Whilst New Year is traditionally a time to reflect and start anew, with all of that going on you can understand why many of us fail at our New Year’s resolutions within the first week and some of us decide not to bother at all. According to a 2015 survey, more than 77% of New Years resolutions are broken within the first week of January.
The problem with a resolution is that it sets the idea that you need to a better person than you were last year, which in turn makes most of us feel inadequate and not enough in some way. For years, I have ditched the concept of resolutions and instead have set intentions for myself.
Intentions do not make us feel inadequate, instead they give us room to grow whilst still accepting that we are okay as we are. If you set an intention and you do not achieve it every day, you have not failed nor given up, you simply try again the next day. A resolution on the other hand is either maintained or broken.
As the year begins, a powerful intention would be that this year you will take better care of your physical and mental health. Most of us know how to care for our physical health and often pledge to eat healthier, drink less alcohol or go to the gym however do you know how to improve your mental health? Here are my suggestions for 5 simple changes you could make this year to make a huge improvement:
Self compassion – we know that when we are kind to others, we get the best out of them. It’s time for you to apply that rule to yourself. Become aware of your internal dialogue and speak kinder to yourself, allow yourself some time to unwind, set boundaries to others showing them that your needs are as important as everyone else’s.
Take a breath – if you are able to bring some mindfulness or meditation into your life you can train yourself to manage stress with your breath. If not, at least start giving yourself some time during the day where you slow down and take some deep, slow, deliberate breaths.

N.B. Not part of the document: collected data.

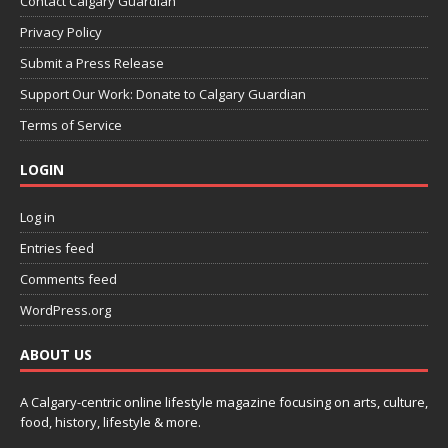
Contact Calgary Guardian
Privacy Policy
Submit a Press Release
Support Our Work: Donate to Calgary Guardian
Terms of Service
LOGIN
Log in
Entries feed
Comments feed
WordPress.org
ABOUT US
A Calgary-centric online lifestyle magazine focusing on arts, culture,
food, history, lifestyle & more.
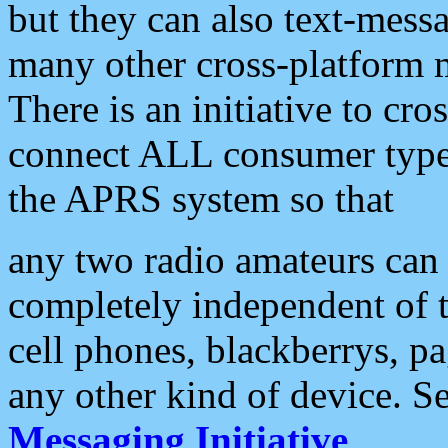
but they can also text-mess
many other cross-platform 
There is an initiative to cro
connect ALL consumer type 
the APRS system so that
any two radio amateurs can 
completely independent of t
cell phones, blackberrys, p
any other kind of device. S
Messaging Initiative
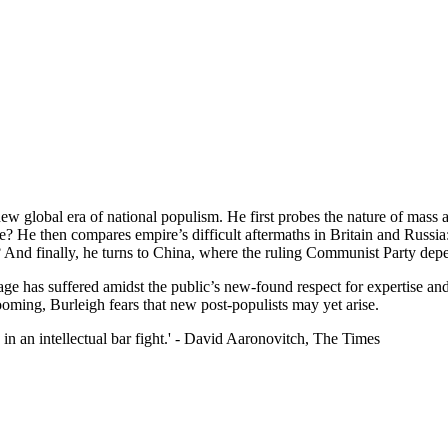
w global era of national populism. He first probes the nature of mass a
? He then compares empire’s difficult aftermaths in Britain and Russia:
? And finally, he turns to China, where the ruling Communist Party depe
ge has suffered amidst the public’s new-found respect for expertise an
ming, Burleigh fears that new post-populists may yet arise.
in an intellectual bar fight.' - David Aaronovitch, The Times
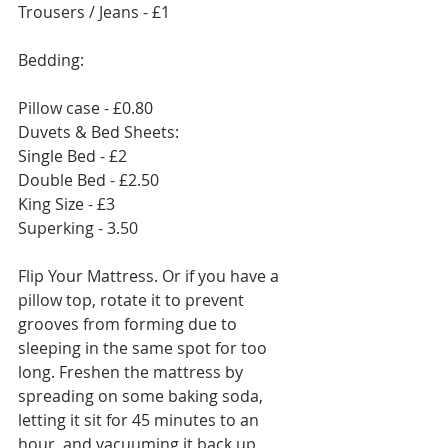
Trousers / Jeans - £1
Bedding:
Pillow case - £0.80
Duvets & Bed Sheets:
Single Bed - £2
Double Bed - £2.50
King Size - £3
Superking - 3.50
Flip Your Mattress. Or if you have a 
pillow top, rotate it to prevent 
grooves from forming due to 
sleeping in the same spot for too 
long. Freshen the mattress by 
spreading on some baking soda, 
letting it sit for 45 minutes to an 
hour, and vacuuming it back up.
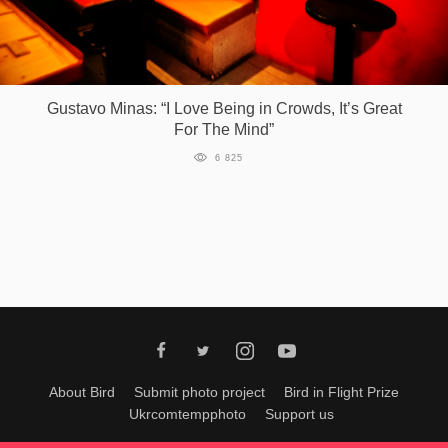
Gustavo Minas: “I Love Being in Crowds, It’s Great
For The Mind”
6 825
About Bird
Submit photo project
Bird in Flight Prize
Ukrcomtempphoto
Support us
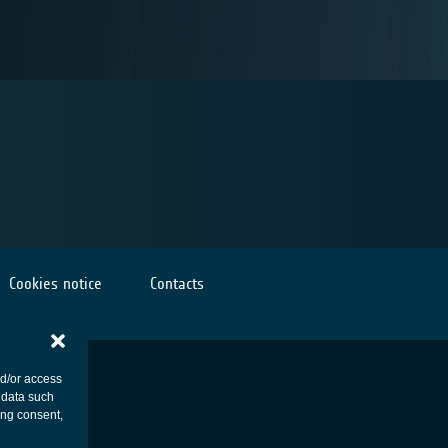
Cookies notice
Contacts
nd/or access
 data such
ing consent,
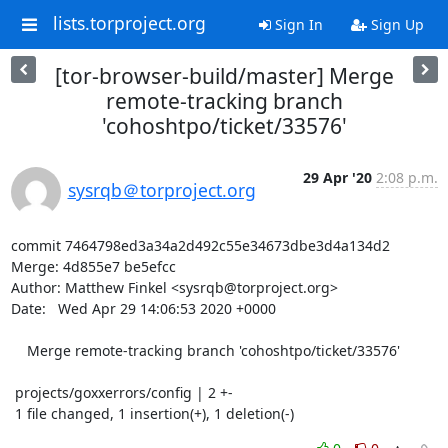
lists.torproject.org
Sign In
Sign Up
[tor-browser-build/master] Merge
remote-tracking branch
'cohoshtpo/ticket/33576'
29 Apr '20
2:08 p.m.
sysrqb＠torproject.org
commit 7464798ed3a34a2d492c55e34673dbe3d4a134d2

Merge: 4d855e7 be5efcc

Author: Matthew Finkel <sysrqb@torproject.org>

Date:   Wed Apr 29 14:06:53 2020 +0000

    Merge remote-tracking branch 'cohoshtpo/ticket/33576'

 projects/goxxerrors/config | 2 +-

 1 file changed, 1 insertion(+), 1 deletion(-)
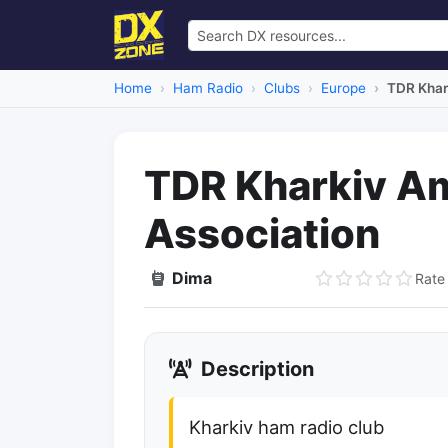
Home
Ham Radio
Clubs
Europe
TDR Khar
TDR Kharkiv A
Association
Dima
Rate 
Dead Link
Description
Kharkiv ham radio club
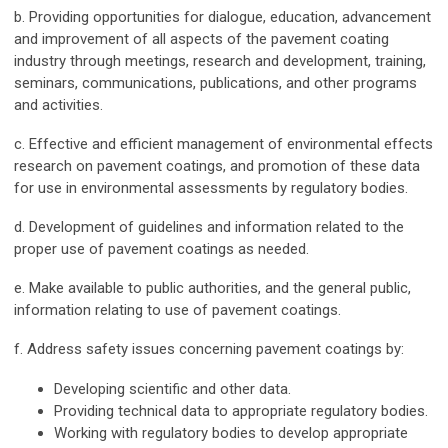
b. Providing opportunities for dialogue, education, advancement
and improvement of all aspects of the pavement coating
industry through meetings, research and development, training,
seminars, communications, publications, and other programs
and activities.
c. Effective and efficient management of environmental effects
research on pavement coatings, and promotion of these data
for use in environmental assessments by regulatory bodies.
d. Development of guidelines and information related to the
proper use of pavement coatings as needed.
e. Make available to public authorities, and the general public,
information relating to use of pavement coatings.
f. Address safety issues concerning pavement coatings by:
Developing scientific and other data.
Providing technical data to appropriate regulatory bodies.
Working with regulatory bodies to develop appropriate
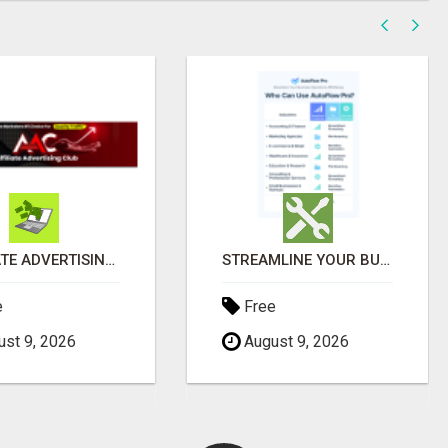
AFFILIATE ADVERTISING CHAMPIONS' CIRCLE
STREAMLINE YOUR BUSINESS OPERATIONS EFFORTLESSLY
e
Free
st 9, 2026
August 9, 2026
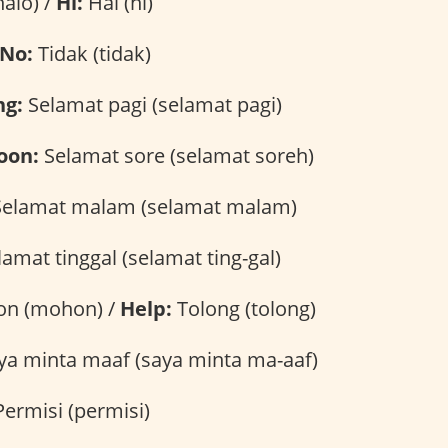
alo) /
Hi:
Hai (hi)
No:
Tidak (tidak)
ng:
Selamat pagi (selamat pagi)
oon:
Selamat sore (selamat soreh)
elamat malam (selamat malam)
amat tinggal (selamat ting-gal)
n (mohon) /
Help:
Tolong (tolong)
a minta maaf (saya minta ma-aaf)
ermisi (permisi)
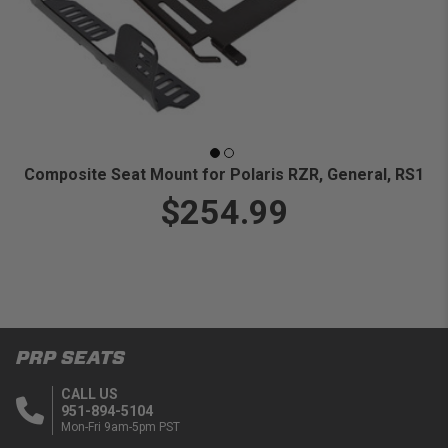
Composite Seat Mount for Polaris RZR, General, RS1
$254.99
PRP SEATS
CALL US
951-894-5104
Mon-Fri 9am-5pm PST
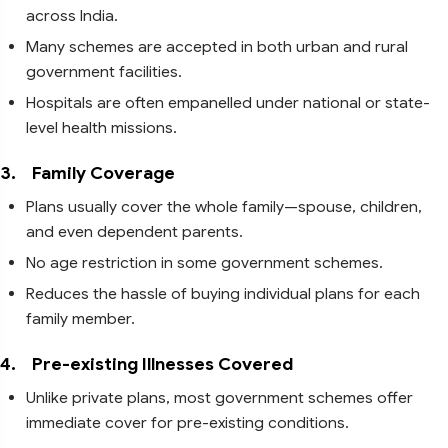
across India.
Many schemes are accepted in both urban and rural
government facilities.
Hospitals are often empanelled under national or state-
level health missions.
3.
Family Coverage
Plans usually cover the whole family—spouse, children,
and even dependent parents.
No age restriction in some government schemes.
Reduces the hassle of buying individual plans for each
family member.
4.
Pre-existing Illnesses Covered
Unlike private plans, most government schemes offer
immediate cover for pre-existing conditions.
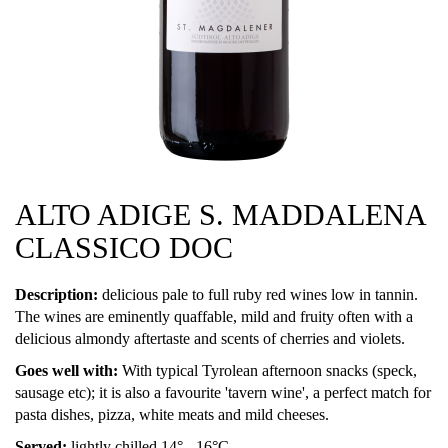
ALTO ADIGE S. MADDALENA
CLASSICO DOC
Description:
delicious pale to full ruby red wines low in tannin.
The wines are eminently quaffable, mild and fruity often with a
delicious almondy aftertaste and scents of cherries and violets.
Goes well with:
With typical Tyrolean afternoon snacks (speck,
sausage etc); it is also a favourite 'tavern wine', a perfect match for
pasta dishes, pizza, white meats and mild cheeses.
Served:
lightly chilled 14° - 16°C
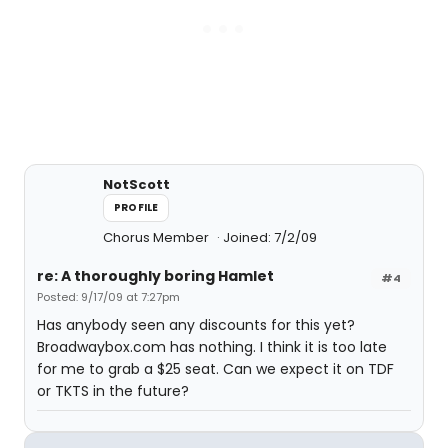
NotScott
PROFILE
Chorus Member
Joined: 7/2/09
re: A thoroughly boring Hamlet
#4
Posted: 9/17/09 at 7:27pm
Has anybody seen any discounts for this yet?
Broadwaybox.com has nothing. I think it is too late
for me to grab a $25 seat. Can we expect it on TDF
or TKTS in the future?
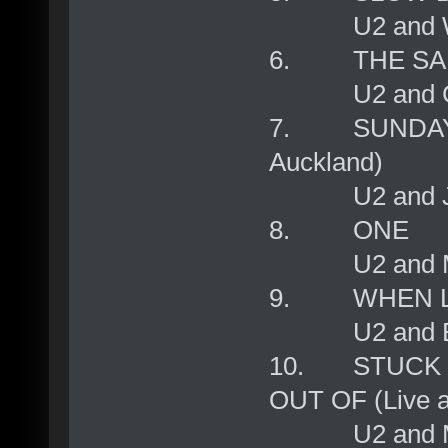
U2 and Will
6. THE SAI
U2 and Gr
7. SUNDAY B
Auckland)
U2 and Ja
8. ONE
U2 and Mar
9. WHEN L
U2 and BB
10. STUCK 
OUT OF (Live at
U2 and Mic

Be grateful – studies find over and over again that people who practice gratitude are happier, healthier, have better social connections and are more resilient. Get yourself a notebook and begin writing down three things you are specifically grateful for every single day.
Describe in 5 – If someone asked you to describe yourself in five adjectives, what would you pick? Choose 5 positive ones that you either want to be or that you are, then ensure that you use them whenever you talk about yourself. Try ones like courageous, strong, motivated, trustworthy and loving.
Notice the “Depleters” – how do the people around you make you feel? Do they nourish or deplete you? If you have people in your life who make you feel drained when you spend time with them, make a decision to either remove yourself from their company or if you are unable to do that, to limit your engagement with them. Most of all, focus upon spending more time with people who make you feel recharged and nourished.
Most of all make 2020 the year that you decide to be nicer to yourself. Wishing you a very happy, healthy and peaceful New Year.